Comment author: emr 24 February 2015 03:10:26AM *  2 points [-]

Outliers are interesting, but I'm not sure they are often useful examples. I suspect the focus on outliers is more due to a certain insecurity among specialists, which is exactly the last thing 99.9% of the people struggling to understand or enjoy mathematics need further exposure to.

Perhaps within mathematics, progress really is so dominated by the elite that it seems natural to worry so much about elites. I don't know either way. But in most other fields, and in the everyday strength of society, there seems to be a decent potential from moving everyone else just a few notches in mathematical comfort.

Naturally, people rise to the level of their ability for any given level of pedagogic incompetence, and so it would be equally useless to blame people for not figuring out on their own how to maximize their own ability (whatever that may be), unless we can provide reasonably concrete advice.

Comment author: James_Miller 23 February 2015 05:52:00PM 8 points [-]

How do you get a high verbal IQ, boundary-testing, 10-year-old child not to swear? Saying "don't swear" causes him to gleefully list words asking if they count as swear words. Telling him a word counts as profanity causes him to ask why that specific word is bad. Saying a word doesn't count causes him to use it extra amounts if he perceives it is bad, and he will happily combine different "legal" words trying to come up with something offensive. All of this is made more difficult by the binding constraint that you absolutely must make sure he doesn't say certain words at school, so in terms of marginal deterrence you need the highest punishment for him saying these words.

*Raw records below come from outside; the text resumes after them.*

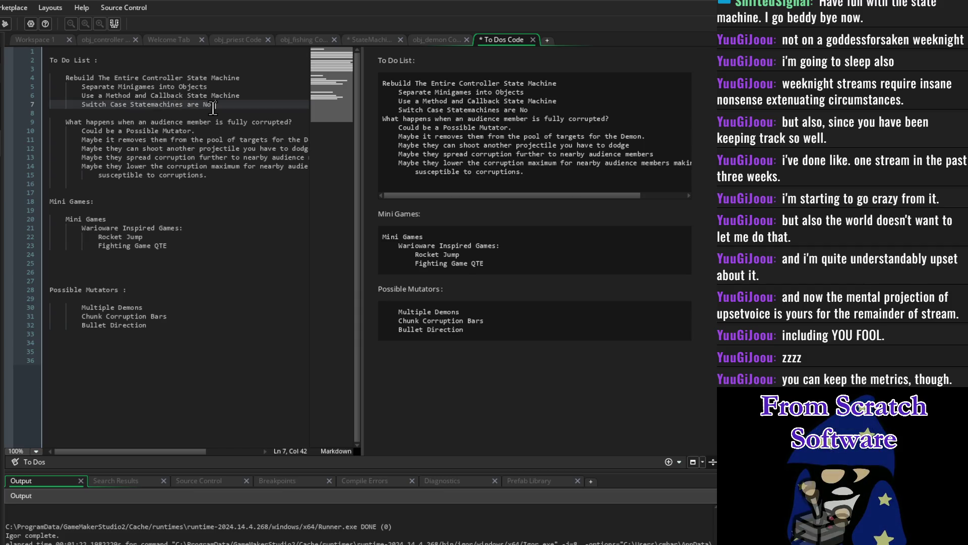
type("Longer On The Me")
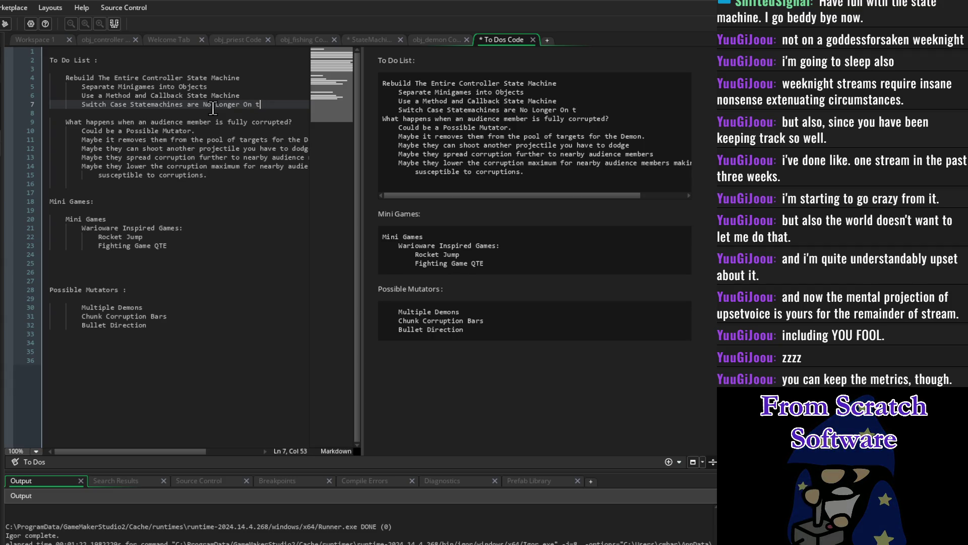
type("nu")
key("Return")
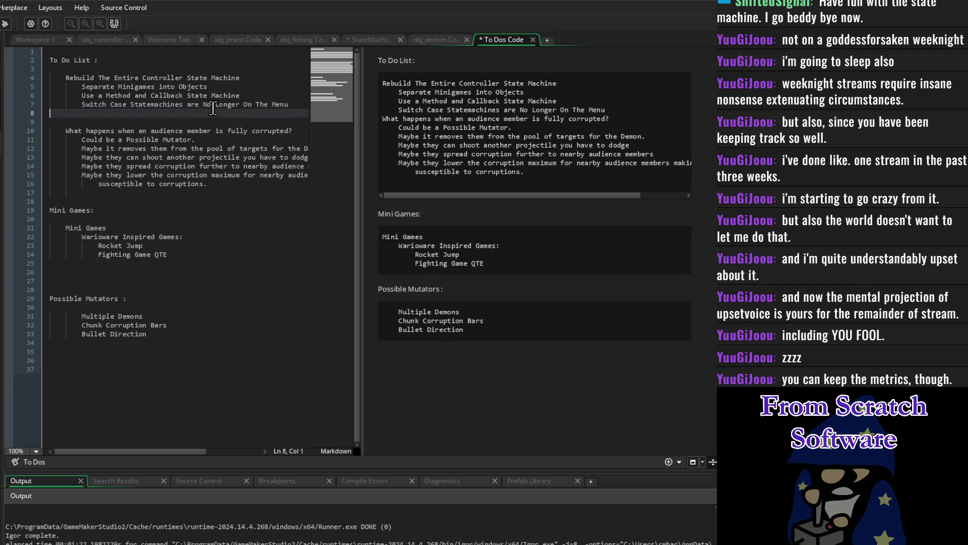
type("See ")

Comment author: emr 23 February 2015 09:37:22PM 3 points [-]

Is he bullying or insulting people? Does he lack the machinery to detect social disapproval? Either situation would require specialized advice.

Comment author: emr 23 February 2015 09:13:18PM 0 points [-]

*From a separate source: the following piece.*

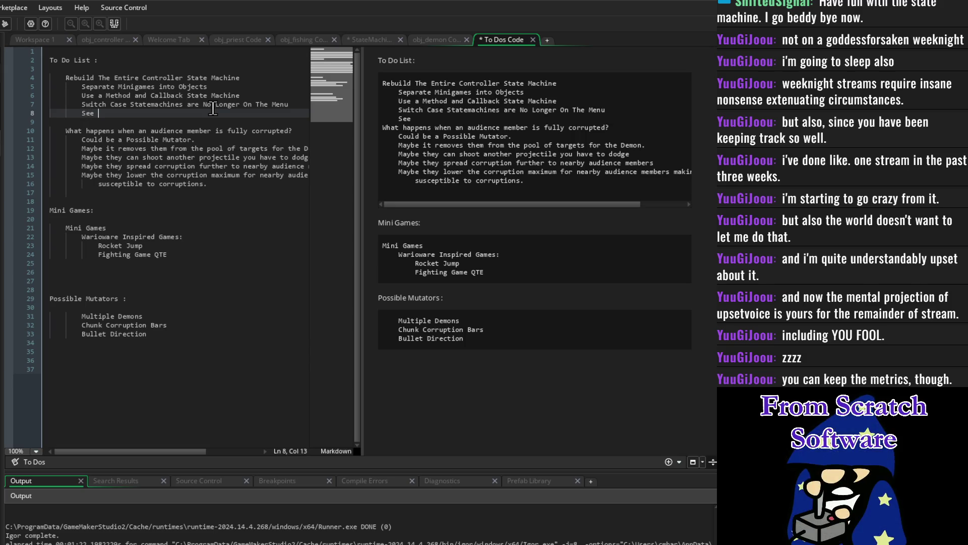
type("Tutorial from ")
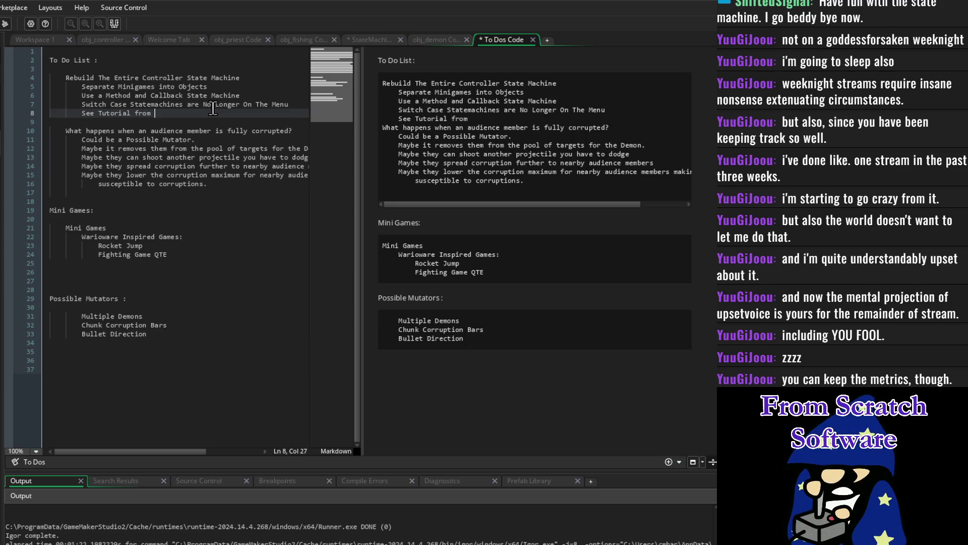
type("Son of Crom :")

There is an option to only display only comments above a certain threshold. I tried to use a positive threshold (5 votes) but it doesn't seem to work.

As an aside, I still find it much easier to sift through LW for good content, relative to other broad-domain sites. While I'm glad the ecosystem has diversified, it has become harder to find e.g. the good comments on a SSC piece, or to separate the wheat from the chaff on social media or single-author blogs.

Comment author: adamzerner 12 February 2015 03:23:49AM 2 points [-]

Does anyone have any tips or advice on how to handle anger and frustration? Particularly anger and frustration from dealing with stupid people. I try to just keep reminding myself that it's simply an optimization problem.

Comment author: emr 12 February 2015 05:42:13PM 1 point [-]

Do you mean in casual social situations? Or is this people doing stupid things that directly harm you (e.g an incompetent coworker you still need to rely on; a roommate that keeps destroying stuff)?